Mabon ap Gwynfor, grandson of Plaid’s first MP, Gwynfor Evans, has been, with Ceredigion MS Elin Jones, and an army of other protesters, a keen defender of Bronglais and a vocal opponent of the board’s abominable ‘treat-and-transfer’ plan. He has been Plaid’s health and social care spokesman since mid-2023.

I asked him whether, if the worst came to the worst, he as minister would, without delay, both order reversal of any downgrading decision by the board and order it to immediately work towards an enhancement and strengthening of the stroke unit.

His reply was disappointing.

He tells me: “If Plaid Cymru is in government after May’s election, then this will obviously be an issue that a Plaid health minister would wish to raise immediately with the health board.

“However, I cannot comment on what I would do personally, primarily because I don’t know whether I would be that minister.

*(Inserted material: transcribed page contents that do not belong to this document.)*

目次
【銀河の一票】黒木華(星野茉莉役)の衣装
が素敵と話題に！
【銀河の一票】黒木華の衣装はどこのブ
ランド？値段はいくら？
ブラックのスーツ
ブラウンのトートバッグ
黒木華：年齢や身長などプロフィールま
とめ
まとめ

“Also, I would need to be careful not to prejudice any ministerial decision at this stage - and it may well be that, as a local member, having already expressed strong views on this matter, I would not be able to act as a minister on this matter.”

This is faulty thinking.

The fact that he has been Dwyfor Meirionnydd MS since 2021 and has backed Bronglais and attacked ‘treat-and-transfer’ would not prejudice a ministerial decision to order reversal of a policy potentially lethal to stroke patients in a large part of Wales. Indeed, it would be remiss of a health minister not to act.

This would not be a constituency issue but an all-Wales judgment based on equity of health service provision, and taking into account current geographical disadvantage.

Further, it is perfectly obvious as objective fact that health services in Ceredigion, western Powys and southern Gwynedd have for decades been neglected by Cardiff governments and, before that, by the Welsh Office. Prejudice here is not an issue.

Plaid’s record over backing Bronglais is in fact particularly good. Major victories have included Elin Jones’s defensive exercise in 2005 and 2006, when the health board tried to strip the hospital of its consultant obstetrics, 24-hour surgery and full accident-and emergency services.

Protests included formation of Arbed Bronglais Emergency Rescue and, when Plaid went into government with Labour in 2007, the plans were duly scrapped and all three services are now firmly established at Bronglais. These are triumphs heavily down to the energy and determination of Ceredigion’s MS.